● **PAGE TEXT**
>>>>>

One of the material evidences regarded as valid under Scots law, is Eyewitness Testimony. In general, assembled from the Federal Rules of Evidence (Federal Rules of Evidence, 2014; Federal Evidence Review, Arlington, VA; VII. Rules Regarding Opinions and Expert Testimony), there exist six types of Eyewitness Testimony (listed below in order of increasing material relevance regarding a specific issue of fact), which may or may not qualify as material to a case of dispute:
The Six Types of Eyewitness Testimony (Federal Rules of Evidence, 2014)
- Essential Schemata
(The woman in the photo to the right is witnessing Essential Schemata. She may forget how much money she had in her wallet at the time, or she may forget what she had for lunch that day or what objects were in the backseat of the car. She will not forget however, that there was a car collision, nor that the car was on fire and passengers were in the car; no matter how much time elapses, nor how many people tell her otherwise. As well, her recall of anything relevant inside the schema of the whole event, will be crystal clear)
Social Skeptics, equivocate between types 3. Circumstantial and 4. Descriptive eyewitness testimony, which can be unreliable in certain circumstances, and apply this doubt to matters of 6. Essential Schema (see Yuille Study¹ below) testimony. This is an invalid application of psychology and legal principle.

<<<<<

● **DATA EXTRACT**
>>>>>

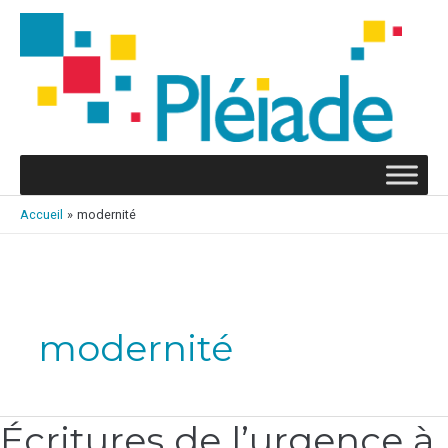
Aller
au
contenu
Accueil
modernité
modernité
Écritures de l’urgence à
Écritures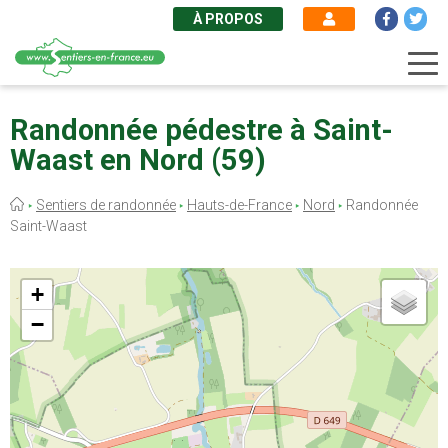
À PROPOS
Aller
au
Randonnée pédestre à Saint-
contenu
Waast en Nord (59)
principal
Fil
Sentiers de randonnée
Hauts-de-France
Nord
Randonnée
d'Ariane
Saint-Waast
+
−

<<<<<

● **TASK LIST**
1. From the eyewitness testimony text, return the passage beginning at the words "- Essential Schemata" and stopping after the words "be crystal clear)".
2. In the eyewitness testimony text, which two types of eyewitness testimony do Social Skeptics equivocate between?

● **SOLVED TASKS**
1.
- Essential Schemata
(The woman in the photo to the right is witnessing Essential Schemata. She may forget how much money she had in her wallet at the time, or she may forget what she had for lunch that day or what objects were in the backseat of the car. She will not forget however, that there was a car collision, nor that the car was on fire and passengers were in the car; no matter how much time elapses, nor how many people tell her otherwise. As well, her recall of anything relevant inside the schema of the whole event, will be crystal clear)

2. Social Skeptics equivocate between type 3, Circumstantial, and type 4, Descriptive eyewitness testimony.